Population et emploi
Population
Source : INSEE
La Marne fait du surplace. Ce graphique illustre un peu la parabole du verre à moitié vide ou du verre à moitié plein. Verre à moitié vide : la population marnaise n’a pas progressé entre le recensement de 1999 et celui de 2006, ou alors de manière infinitésimale. Une stagnation d’autant plus problématique qu’elle s’inscrit sur fond de dynamisme démographique à l’échelle de la France. Une population qui stagne, c’est a priori une population qui vieillit. Verre à moitié plein : la Marne fait moins pire que la Champagne-Ardenne. La région, on le sait, perd des habitants. Le département, au moins, a le mérite de lutter contre ce déclin dans un contexte sinistré. On se console comme on peut.
Taux de chômage trimestriel
Source : INSEE
2e trimestre 2008, la cassure. La courbe du chômage a commencé à s’inverser au 2e trimestre 2008, aussi bien dans la Marne qu’en Champagne-Ardenne et dans le reste de la France. A une période de décroissance continue et régulière a succédé une période symétriquement inverse. Toutefois, la Marne continue à mieux s’en tirer que le reste de la France et creuse même encore l’écart avec la Champagne-Ardenne prise dans son ensemble (1 point de différence au 1er trimestre 2008 contre 1,3 point au 2e trimestre 2009). Il est d’ailleurs intéressant de noter que cet écart, favorable à la Marne, augmente au fur et à mesure que le chômage progresse, signe que le département résiste mieux sur le front de l’emploi.
Taux de chômage en fin d’année
Source : INSEE
La Marne moins touchée. On a déjà eu l’occasion de le souligner dans les précédents baromètres, mais pourquoi se priver de le répéter car c’est plutôt une bonne nouvelle fondée sur une réalité objective : le taux de chômage est systématiquement plus faible dans la Marne qu’en France et dans la région. L’année 2008 n’échappe pas à la règle, malgré l’augmentation du nombre de demandeurs d’emploi enregistrée à partir du 2e trimestre. Sur notre graphique qui démarre en 1998, le taux de chômage n’a même jamais été aussi peu élevé. Ceci explique aussi peut-être pourquoi la crise a été si durement ressentie, dans la mesure où un point bas avait été atteint.
L’emploi salarié total et la part de l’emploi industriel
Source : URSSAF
Désindustrialisation confirmée. Les années se suivent et se ressemblent : la part de l’industrie dans l’emploi salarié se réduit comme peau de chagrin.

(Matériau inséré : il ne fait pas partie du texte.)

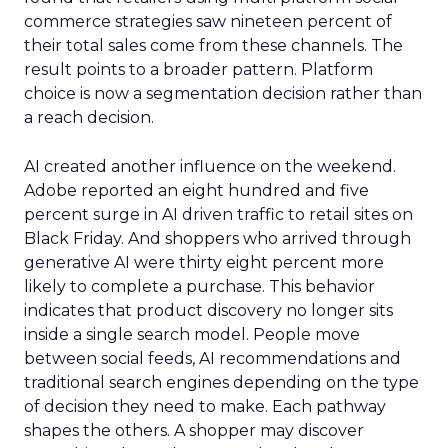
commerce strategies saw nineteen percent of
their total sales come from these channels. The
result points to a broader pattern. Platform
choice is now a segmentation decision rather than
a reach decision.
AI created another influence on the weekend.
Adobe reported an eight hundred and five
percent surge in AI driven traffic to retail sites on
Black Friday. And shoppers who arrived through
generative AI were thirty eight percent more
likely to complete a purchase. This behavior
indicates that product discovery no longer sits
inside a single search model. People move
between social feeds, AI recommendations and
traditional search engines depending on the type
of decision they need to make. Each pathway
shapes the others. A shopper may discover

On observe la même tendance dans la Marne que dans le reste de la France, à ceci près que l’emploi industriel dans le département conserve une place toujours plus importante que dans l’Hexagone. Mais ce phénomène d’érosion paraît inexorable. Il a été cependant quelque peu contenu en 2008, avec seulement -0,2 % par rapport à l’année précédente, ce qui est le moins mauvais score depuis 1998. Idem dans l’ensemble du pays, sauf que la perte est de 0,4 point, soit le double de la Marne. Un autre indicateur mériterait que l’on s’y penche sérieusement : alors que l’emploi salarié décolle en France, il stagne dans le département.
Assurance maladie : population protégée globale
Source : CPAM
Le fossé se creuse. En nombre d’assujettis au régime général de la Sécurité sociale (hors régimes spéciaux comme ceux des militaires ou des agriculteurs), la Marne stagne, voire régresse depuis 2005. La France, au contraire, voit leur nombre augmenter. Sur une base 100 en 1994, la différence est de 12 points en 2008 (104 dans la Marne, 116 en France). Qu’en conclure ? Que ce paramètre statistique semble être le reflet de la démographie, en hausse dans le pays, en baisse en Champagne-Ardenne.
Retraite : bénéficiaires du régime général
Source : CRAM
Pas assez de retraités ? Ce n’est pas un scoop : il y a de plus en plus de personnes retraitées dans la Marne. Près d’un tiers de plus qu’en 1995, année de référence de notre graphique. Sauf que, si l’on appliquait le coefficient multiplicateur qui vaut pour la France, leur nombre aurait dû augmenter des trois quarts. Selon notre simulation basée sur la moyenne nationale, ils devraient être 122 623 au lieu de 92 182. Question, donc : où sont passés les retraités ? A moins d’imaginer un taux de mortalité précoce particulièrement élevé dans le département, envisageons une autre hypothèse, plus optimiste pour les individus sinon pour la Champagne-Ardenne : l’exode d’un certain nombre de retraités vers d’autres régions aux cieux peut-être plus bleus.